Results in Physics (Dec 2021)
Analysis on ultrasonic waves generated in anisotropic carbon fiber reinforced plastic laminate by laser incidence from various directions
Abstract
Laser-ultrasonic waves are used in nondestructive inspections because they can be excited on arbitrarily shaped surfaces by irradiation of a pulsed laser from a distance. During the non-contact scanning of a laser, the waveform of excited ultrasonic wave is changed because the incident angle varies substantially. The change of the waveform will be more obvious for carbon fiber reinforced plastics (CFRP) laminates that have anisotropic properties.

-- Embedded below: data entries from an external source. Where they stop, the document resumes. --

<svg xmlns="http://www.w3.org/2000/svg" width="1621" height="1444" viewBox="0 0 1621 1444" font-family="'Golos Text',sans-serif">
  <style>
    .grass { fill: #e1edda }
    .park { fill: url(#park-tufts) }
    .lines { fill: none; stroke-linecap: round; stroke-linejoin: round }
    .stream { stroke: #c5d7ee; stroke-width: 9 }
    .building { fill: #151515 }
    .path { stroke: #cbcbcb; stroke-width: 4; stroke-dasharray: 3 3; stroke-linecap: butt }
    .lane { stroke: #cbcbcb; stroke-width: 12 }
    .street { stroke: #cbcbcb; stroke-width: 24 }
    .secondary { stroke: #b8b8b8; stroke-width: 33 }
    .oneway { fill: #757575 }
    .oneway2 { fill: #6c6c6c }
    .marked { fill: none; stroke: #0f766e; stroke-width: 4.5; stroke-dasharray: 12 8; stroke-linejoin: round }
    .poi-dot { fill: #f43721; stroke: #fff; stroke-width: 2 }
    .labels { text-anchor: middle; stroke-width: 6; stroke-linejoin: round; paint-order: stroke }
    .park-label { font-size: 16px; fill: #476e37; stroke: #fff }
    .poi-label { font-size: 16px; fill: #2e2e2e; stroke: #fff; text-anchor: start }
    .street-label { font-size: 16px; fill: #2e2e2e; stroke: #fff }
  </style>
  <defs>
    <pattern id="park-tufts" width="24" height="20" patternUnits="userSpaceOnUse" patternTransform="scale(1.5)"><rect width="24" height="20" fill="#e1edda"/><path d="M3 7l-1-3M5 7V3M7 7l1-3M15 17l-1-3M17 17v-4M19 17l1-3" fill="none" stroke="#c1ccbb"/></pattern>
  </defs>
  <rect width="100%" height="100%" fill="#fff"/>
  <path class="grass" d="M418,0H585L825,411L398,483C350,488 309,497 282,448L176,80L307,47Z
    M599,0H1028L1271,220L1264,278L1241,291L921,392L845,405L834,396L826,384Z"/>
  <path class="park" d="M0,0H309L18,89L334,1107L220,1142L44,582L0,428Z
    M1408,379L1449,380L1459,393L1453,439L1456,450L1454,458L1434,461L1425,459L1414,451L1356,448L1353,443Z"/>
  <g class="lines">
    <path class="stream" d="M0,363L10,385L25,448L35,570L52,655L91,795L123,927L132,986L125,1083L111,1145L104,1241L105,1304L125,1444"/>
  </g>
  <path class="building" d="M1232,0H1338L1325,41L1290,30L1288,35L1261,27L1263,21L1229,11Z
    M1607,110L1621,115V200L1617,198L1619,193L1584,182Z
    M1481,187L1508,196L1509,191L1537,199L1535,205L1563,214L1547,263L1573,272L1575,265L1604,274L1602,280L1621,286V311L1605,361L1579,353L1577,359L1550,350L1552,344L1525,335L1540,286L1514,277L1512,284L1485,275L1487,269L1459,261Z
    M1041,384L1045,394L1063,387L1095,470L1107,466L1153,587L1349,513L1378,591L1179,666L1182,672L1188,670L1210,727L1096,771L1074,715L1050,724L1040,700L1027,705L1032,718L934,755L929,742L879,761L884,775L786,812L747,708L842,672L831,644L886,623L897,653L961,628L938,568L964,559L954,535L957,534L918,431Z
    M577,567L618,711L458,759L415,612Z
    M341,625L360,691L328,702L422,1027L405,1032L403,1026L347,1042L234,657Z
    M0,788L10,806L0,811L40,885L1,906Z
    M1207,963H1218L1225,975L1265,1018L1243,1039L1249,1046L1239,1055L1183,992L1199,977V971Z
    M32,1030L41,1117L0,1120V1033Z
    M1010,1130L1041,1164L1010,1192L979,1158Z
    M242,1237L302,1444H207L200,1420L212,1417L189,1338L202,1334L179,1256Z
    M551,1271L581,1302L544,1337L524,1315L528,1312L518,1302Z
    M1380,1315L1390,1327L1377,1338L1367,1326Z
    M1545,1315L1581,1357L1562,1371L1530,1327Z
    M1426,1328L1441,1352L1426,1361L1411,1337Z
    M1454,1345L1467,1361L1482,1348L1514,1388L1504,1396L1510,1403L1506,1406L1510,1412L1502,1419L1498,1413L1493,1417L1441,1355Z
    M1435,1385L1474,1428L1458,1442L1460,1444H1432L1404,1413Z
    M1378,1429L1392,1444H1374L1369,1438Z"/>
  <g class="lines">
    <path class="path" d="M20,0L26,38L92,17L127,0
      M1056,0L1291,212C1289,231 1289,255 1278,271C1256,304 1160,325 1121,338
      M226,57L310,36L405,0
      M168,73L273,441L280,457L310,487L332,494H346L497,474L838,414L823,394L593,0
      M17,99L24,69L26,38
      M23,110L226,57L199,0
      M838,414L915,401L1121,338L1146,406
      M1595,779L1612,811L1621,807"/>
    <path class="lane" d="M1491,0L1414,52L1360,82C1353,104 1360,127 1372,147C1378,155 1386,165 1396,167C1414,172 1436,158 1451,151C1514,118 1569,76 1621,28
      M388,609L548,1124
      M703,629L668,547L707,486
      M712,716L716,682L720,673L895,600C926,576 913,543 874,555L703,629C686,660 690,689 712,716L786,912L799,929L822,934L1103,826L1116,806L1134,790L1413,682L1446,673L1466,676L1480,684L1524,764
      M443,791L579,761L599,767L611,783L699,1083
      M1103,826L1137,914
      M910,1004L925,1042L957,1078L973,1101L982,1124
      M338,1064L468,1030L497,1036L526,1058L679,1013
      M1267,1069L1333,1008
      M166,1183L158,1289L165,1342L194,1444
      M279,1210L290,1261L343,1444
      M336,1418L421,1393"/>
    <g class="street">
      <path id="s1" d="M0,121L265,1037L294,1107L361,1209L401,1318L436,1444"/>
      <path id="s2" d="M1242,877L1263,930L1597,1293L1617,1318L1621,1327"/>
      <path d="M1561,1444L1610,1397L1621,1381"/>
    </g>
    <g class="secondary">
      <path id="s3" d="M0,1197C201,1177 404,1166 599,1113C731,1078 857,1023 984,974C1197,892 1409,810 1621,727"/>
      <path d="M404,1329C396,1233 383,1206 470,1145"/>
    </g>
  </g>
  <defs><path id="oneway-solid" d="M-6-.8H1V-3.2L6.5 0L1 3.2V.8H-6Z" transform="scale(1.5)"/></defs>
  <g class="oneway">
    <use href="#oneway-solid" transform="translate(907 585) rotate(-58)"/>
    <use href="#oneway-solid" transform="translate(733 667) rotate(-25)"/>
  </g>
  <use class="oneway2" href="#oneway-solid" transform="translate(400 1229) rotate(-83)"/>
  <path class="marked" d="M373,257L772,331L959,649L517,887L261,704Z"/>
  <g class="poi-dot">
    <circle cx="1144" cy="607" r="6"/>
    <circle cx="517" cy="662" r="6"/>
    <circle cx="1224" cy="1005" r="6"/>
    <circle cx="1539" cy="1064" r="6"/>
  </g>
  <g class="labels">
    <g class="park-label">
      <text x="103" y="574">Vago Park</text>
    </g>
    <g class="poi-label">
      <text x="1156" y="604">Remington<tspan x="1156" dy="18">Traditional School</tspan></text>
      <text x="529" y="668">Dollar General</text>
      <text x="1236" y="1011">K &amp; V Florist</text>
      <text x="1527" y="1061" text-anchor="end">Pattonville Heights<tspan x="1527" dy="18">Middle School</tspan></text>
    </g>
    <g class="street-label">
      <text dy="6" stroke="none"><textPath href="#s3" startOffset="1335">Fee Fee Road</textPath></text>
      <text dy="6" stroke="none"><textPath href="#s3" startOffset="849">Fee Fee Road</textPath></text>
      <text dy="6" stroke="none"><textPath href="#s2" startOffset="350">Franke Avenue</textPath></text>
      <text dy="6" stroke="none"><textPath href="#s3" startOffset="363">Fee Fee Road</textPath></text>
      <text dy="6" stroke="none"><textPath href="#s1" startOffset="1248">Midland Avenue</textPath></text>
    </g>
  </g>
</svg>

In order to guarantee the inspection, in this paper, we investigated the generation of ultrasonic waves in CFRP laminates by a laser irradiation with various incident angles and azimuth angles. Firstly, we constructed a simulation model: the thermal force field caused by the laser absorption is derived from a heat conduction equation, and it is introduced into an FEM software for analyzing the propagation behavior of generated ultrasonic waves. Then, the simulation result is compared with an experiment result. Through the FEM analysis, we found that the amplitude of the excited waves has an obvious directivity because of the strong anisotropy in the thermo-elastic property of the CFRP. In addition, the change in propagation behavior in the case of a small incident angle of 30° was found to be inconspicuous. However, when the incident angle of the laser beam is larger than 60°, the directivity pattern changes depending on the azimuth angle. Thus, it is important to control the incident angle and direction when a laser ultrasonic inspection is applied to CFRP structures.